Ее голос звучал по-прежнему ровно и спокойно, как будто она говорила о самых обычных вещах.
– Они пытали меня. Я обнаружила, что не могу вынести такую боль, и рассказала им все, что знала. Правда, знала я совсем немного. Окончательно убедившись в том, что больше им ничего не добиться, они отпустили меня. Но к тому времени я уже стала совершенно другим человеком. Они убедили меня в том, что мой муж все знал с самого начала, что он понимал, чем закончится это задание. Я не хотела верить, но… Там был один русский советник. Он по-своему очень хорошо ко мне относился и опекал вплоть до своего отъезда. А потом появились и другие «опекуны». Наконец мне разрешили свободно передвигаться и даже покинуть Кубу, если у меня возникнет такое желание. Я встретила Эспинозу. Мы хорошо принимаем друг друга, и наши отношения устраивают нас обоих. Вот и все..

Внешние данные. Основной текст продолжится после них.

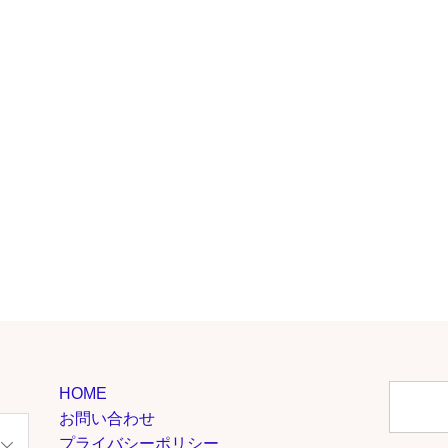
HOME
お問い合わせ
プライバシーポリシー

– Все мужики – сволочи! – Джина Бенедикт с трудом сдерживала возмущение, и доктор Брайтман начал привычно успокаивать ее. Анна молчала. Рассказ этой женщины, столько перенесшей за свою недолгую жизнь, потряс ее.
Теперь, выслушав Джину и Анну-Марию, она понимала, что ей абсолютно не о чем рассказывать. Чего стоили все ее переживания на их фоне? Джина отсидела в тюрьме за участие в демонстрации против войны во Вьетнаме. Анна-Мария уже успела узнать, что такое пытки и предательство самого близкого человека. Она на себе испытала, что такое борьба, ставка в которой – жизнь. Все это пробудило в Анне какое-то странное чувство вины, и она обрадовалась, когда пришел слуга и сообщил, что обед подан.